Because, believe it or not, SARS CoV-2 doesn't particularly give a monkeys whether 'tis the season to be jolly or not, it's just getting on with its merry job of spreading via aerosol or droplet infection, and a very efficient effort it's making of it, too.
And now December is just around the corner, and lo, the shit is hitting the fan, as the tabloids belatedly wake up to the overwhelming likelihood that we won't have a standard All-Round-To-Mum's-Try-To- Ignore-Your-Uncle's-Drunken-Racism Christmas. And they are NOT happy about it. Cue lots of emotive headline speak about "Saving Christmas".
I have a number of problems with this, but it's important to acknowledge the importance of people's feelings on the subject. For most people, it's been a bloody awful year, and many will have had their hearts set in ending it with their loved ones around them. I understand that entirely. Then there's the argument about the damage done to the economy by a locked-down Christmas. For most pubs and restaurants, Christmas pays for the first quarter of the following year (or it makes up the shortfall from a crap year). Without normal December trading, there's going to be a bloodbath in hospitality come January.

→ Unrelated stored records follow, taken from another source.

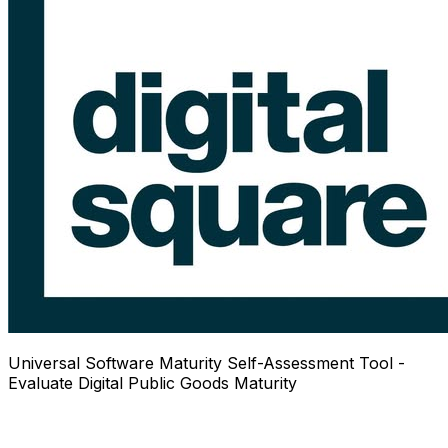
Universal Software Maturity Self-Assessment Tool -
Evaluate Digital Public Goods Maturity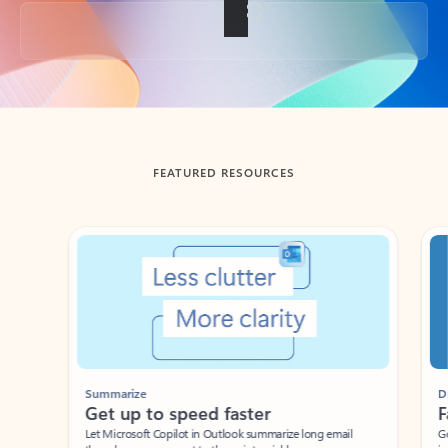
Back to tabs
FEATURED RESOURCES
Showing slide 1 of 3
Summarize
Draft
Get up to speed faster ​
Fast
Let Microsoft Copilot in Outlook summarize long email
Get you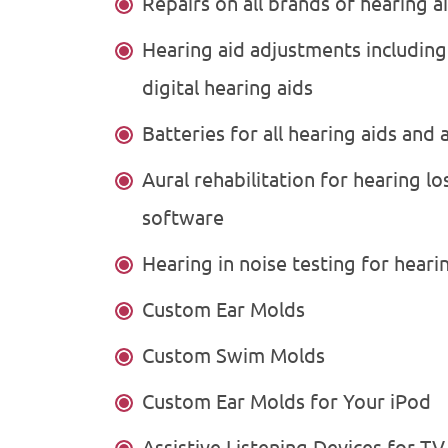
Repairs on all brands of hearing a
Hearing aid adjustments includin
digital hearing aids
Batteries for all hearing aids and 
Aural rehabilitation for hearing l
software
Hearing in noise testing for heari
Custom Ear Molds
Custom Swim Molds
Custom Ear Molds for Your iPod
Assistive Listening Devices for TV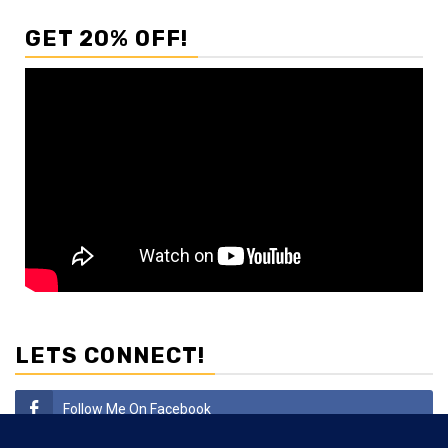
GET 20% OFF!
LETS CONNECT!
Follow Me On Facebook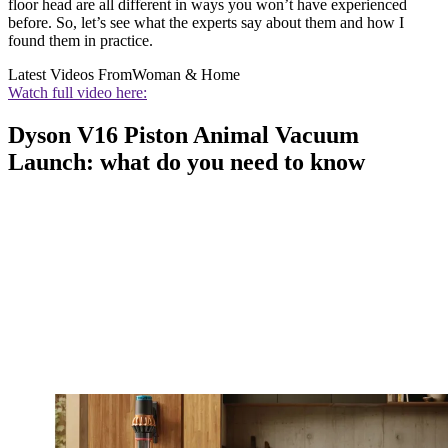
floor head are all different in ways you won’t have experienced
before. So, let’s see what the experts say about them and how I
found them in practice.
Latest Videos From
Woman & Home
Watch full video here:
Dyson V16 Piston Animal Vacuum
Launch: what do you need to know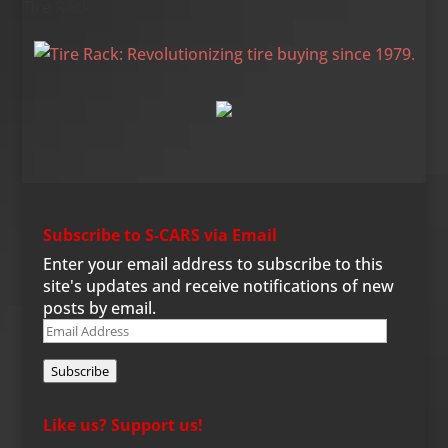
Tire Rack
Subscribe to S-CARS via Email
Enter your email address to subscribe to this
site's updates and receive notifications of new
posts by email.
Email
Address
Subscribe
Like us? Support us!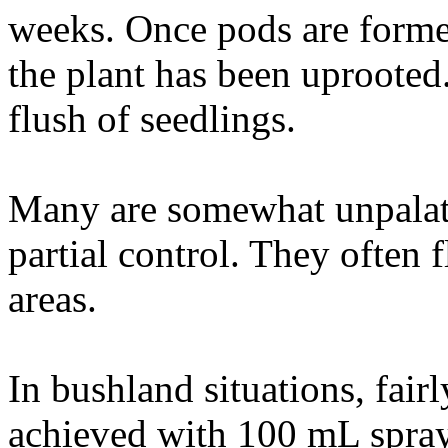
weeks. Once pods are formed
the plant has been uprooted.
flush of seedlings.
Many are somewhat unpalata
partial control. They often 
areas.
In bushland situations, fairl
achieved with 100 mL spray 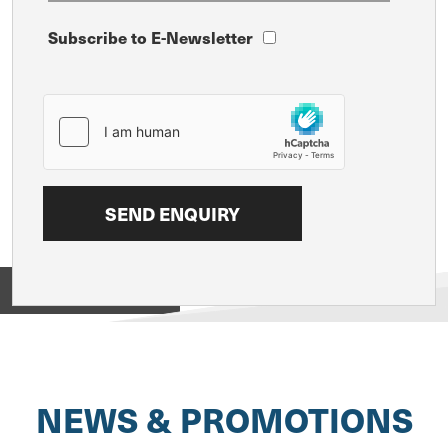
Subscribe to E-Newsletter
View on
NEWS & PROMOTIONS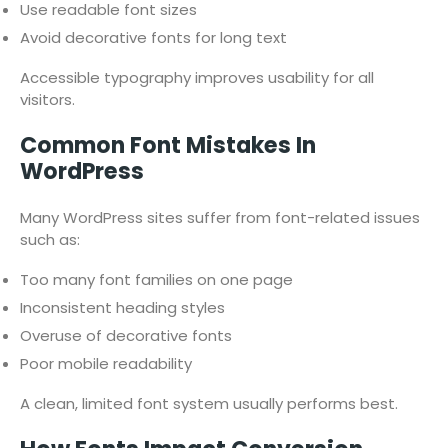
Use readable font sizes
Avoid decorative fonts for long text
Accessible typography improves usability for all
visitors.
Common Font Mistakes In
WordPress
Many WordPress sites suffer from font-related issues
such as:
Too many font families on one page
Inconsistent heading styles
Overuse of decorative fonts
Poor mobile readability
A clean, limited font system usually performs best.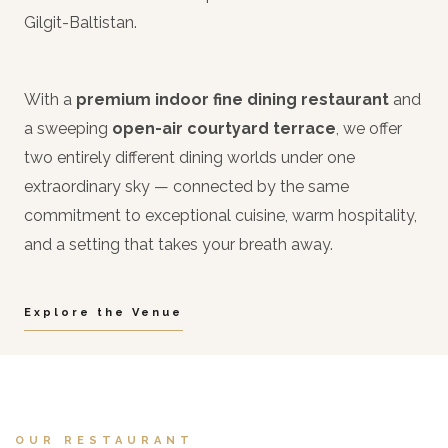
Gilgit-Baltistan.
With a
premium indoor fine dining restaurant
and
a sweeping
open-air courtyard terrace
, we offer
two entirely different dining worlds under one
extraordinary sky — connected by the same
commitment to exceptional cuisine, warm hospitality,
and a setting that takes your breath away.
Explore the Venue
OUR RESTAURANT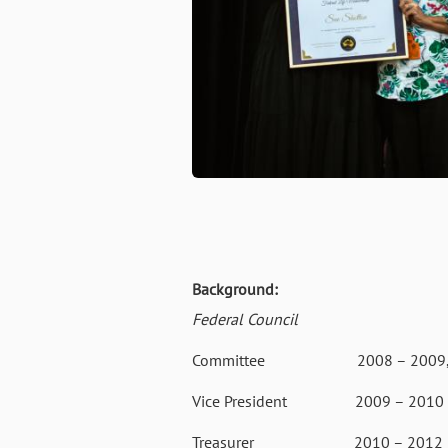
Background:
Federal Council
Committee 2008 – 2009, 2
Vice President 2009 – 2010
Treasurer 2010 – 2012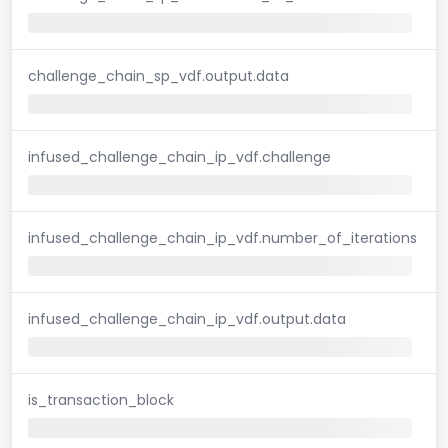
challenge_chain_sp_vdf.output.data
infused_challenge_chain_ip_vdf.challenge
infused_challenge_chain_ip_vdf.number_of_iterations
infused_challenge_chain_ip_vdf.output.data
is_transaction_block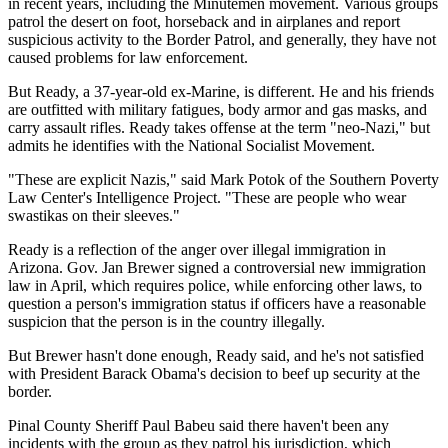
in recent years, including the Minutemen movement. Various groups
patrol the desert on foot, horseback and in airplanes and report
suspicious activity to the Border Patrol, and generally, they have not
caused problems for law enforcement.
But Ready, a 37-year-old ex-Marine, is different. He and his friends
are outfitted with military fatigues, body armor and gas masks, and
carry assault rifles. Ready takes offense at the term "neo-Nazi," but
admits he identifies with the National Socialist Movement.
"These are explicit Nazis," said Mark Potok of the Southern Poverty
Law Center's Intelligence Project. "These are people who wear
swastikas on their sleeves."
Ready is a reflection of the anger over illegal immigration in
Arizona. Gov. Jan Brewer signed a controversial new immigration
law in April, which requires police, while enforcing other laws, to
question a person's immigration status if officers have a reasonable
suspicion that the person is in the country illegally.
But Brewer hasn't done enough, Ready said, and he's not satisfied
with President Barack Obama's decision to beef up security at the
border.
Pinal County Sheriff Paul Babeu said there haven't been any
incidents with the group as they patrol his jurisdiction, which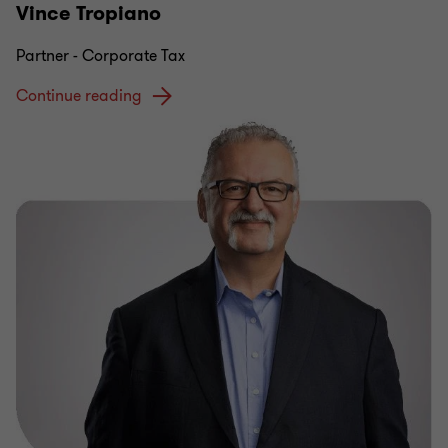
Vince Tropiano
Partner - Corporate Tax
Continue reading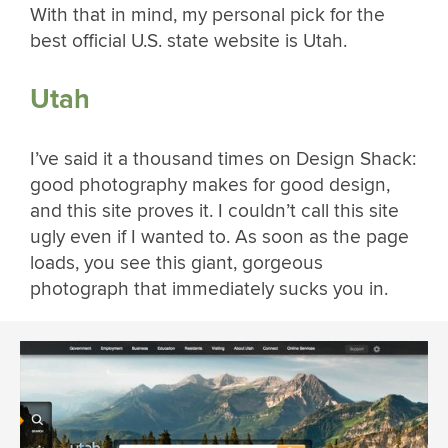
With that in mind, my personal pick for the
best official U.S. state website is Utah.
Utah
I’ve said it a thousand times on Design Shack:
good photography makes for good design,
and this site proves it. I couldn’t call this site
ugly even if I wanted to. As soon as the page
loads, you see this giant, gorgeous
photograph that immediately sucks you in.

(No, not me gentle reader, we'll be absolutely fine for a long while yet, but it's sweet of you to be worried. I won't deny that I'd rather be open, though)
But even if lock-down does end on Dec 2nd ( a sizable if, at time of writing, as cases still rise in all parts of the country other than here in the good old NW - where we've been under severe restrictions for a lot longer than the rest of you, hence our cases are coming down) it's ludicrous to imagine that we can get back to normal in December. Because set against all these reasonable arguments is the simple plain fact that this virus is a killer. Restrictions ease - people die. If I were a betting man, I'd say we'll most likely go back to some sort of tiered system for a bit, as the Government ties to nudge things along, and we all keep our eyes peeled for that vaccine which is tantalisingly just around the corner.
This is the problem with all the hyperbolic "saving Christmas" language. There is no saving of what people imagine Christmas to be. Even if you can meet a few members of your family, there's going to be no meeting up with your mates on Christmas Eve in the pub, no touring round from house to house, no going to the game on Boxing Day, no Midnight Mass. And that's okay, just this once. These are unusual times, suck it up and get on with it. All things pass eventually.
Millions of people in this country celebrated their religious festivals under lockdown. There were no family gatherings for Eid, for Yom Kippur, or Rosh Hashanah, no mixing of households for Diwali. There is no mention of this in tabloid discourse. People of faith have been denied their usual services for most of the year, huge sacrifices have been made. Are you willing to throw all that out of the window for the sake of a few days? The conversation around "Saving Christmas" denies all the hard work that's already been done. And it's been an astonishing effort from the public, for every self-absorbed bell-end not wearing a mask, there are twenty doing the right thing. For every Dominic Cummings, there are fifty who've stuck to the rules, no matter how much it hurt to do so.
I want normality back, too. Now, I admit that twenty-odd years in hospitality leaves me with a slightly different attitude towards Christmas Day, I tend to regard it as a chance to catch up on sleep rather than visit family, working late on Christmas Eve and living hundreds of miles from anyone I'm related to puts paid to that idea, so it doesn't make a huge difference to me whether I'm locked down or not. I'll fix the family some breakfast, we'll go for a walk, I'll do something a little more elaborate than usual for dinner
And you know what? That's fine, that's a nice day. And I think that's what we all have to do this year. Accept that it isn't going to be normal. Have as good a day as you can. I understand that it's easy for me to say, and that for those living alone this answer sounds pat and uncaring, and I'm sorry about that, but we're not far off getting this thing beat. The longer we pretend that things are normal, the further off that day becomes.